» **Your assignment**: Copy out the records below word for word, from the line containing "Avg Leve EXP" through the end of the records, including that first line. Leave the pictures out.

» **Input data**:

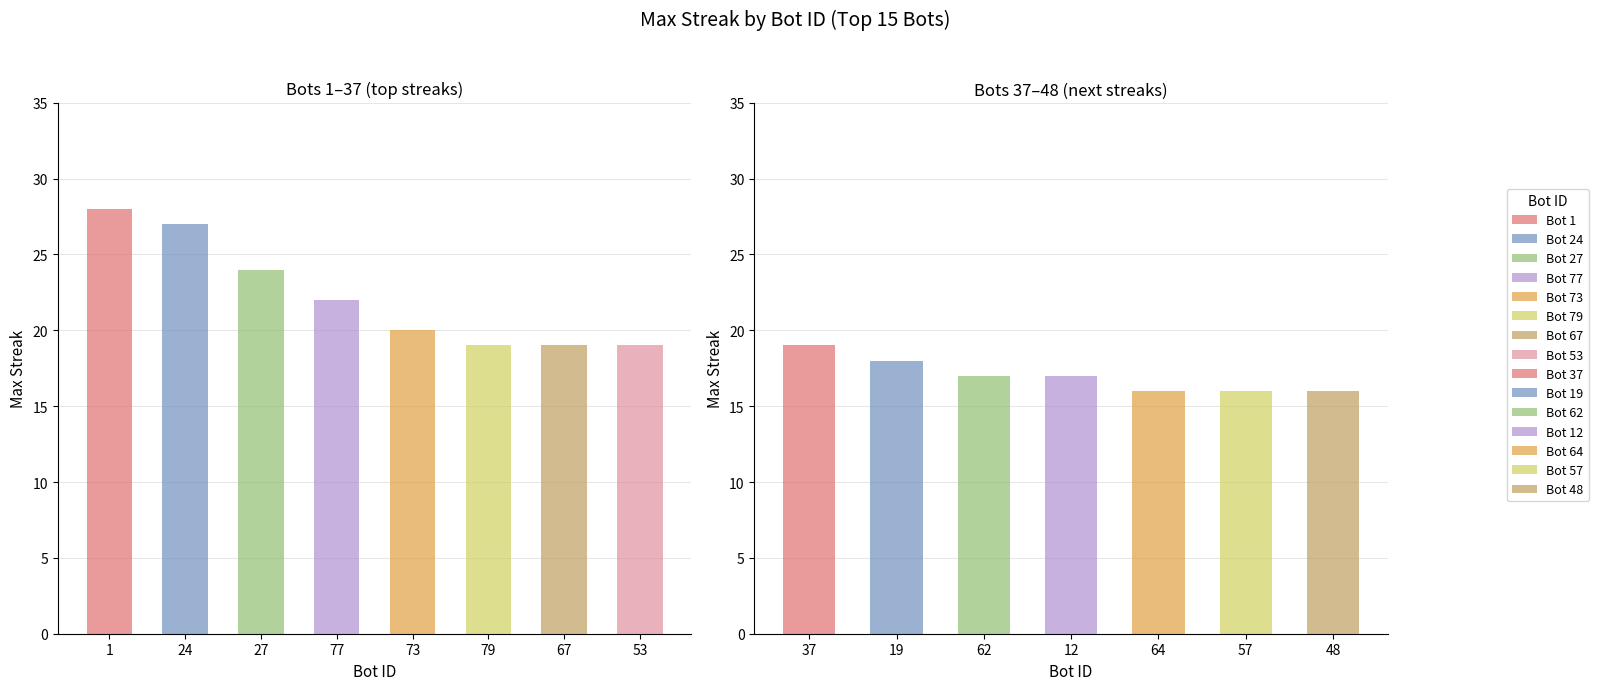

At which label does Bot 1 reach its peak?

1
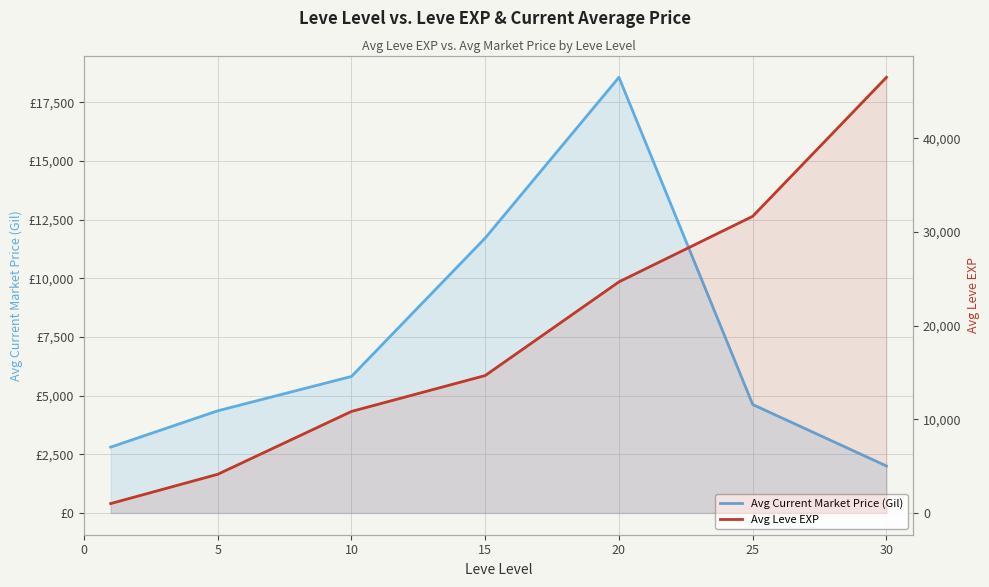

Between 0 and 5, which series saw the biggest shift?

Avg Leve EXP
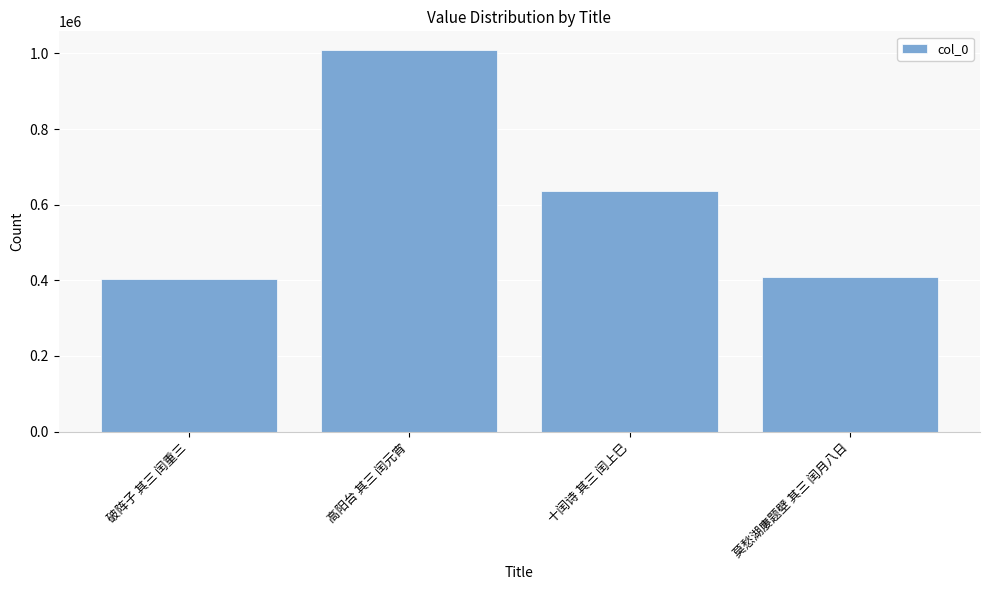

Are the bars grouped side by side (vs. stacked)?

No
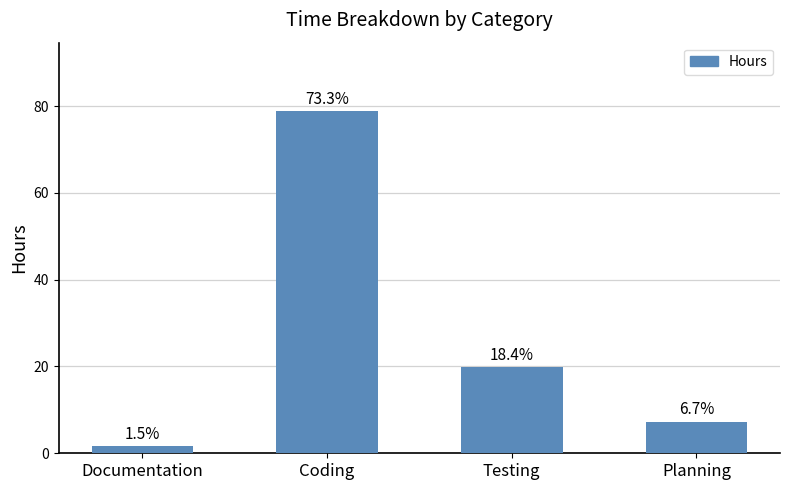

List the labels in order of value, smallest first.

Documentation, Planning, Testing, Coding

» **Solution to the problem**:
Avg Leve EXP

Are the bars grouped side by side (vs. stacked)?

No

List the labels in order of value, smallest first.

Documentation, Planning, Testing, Coding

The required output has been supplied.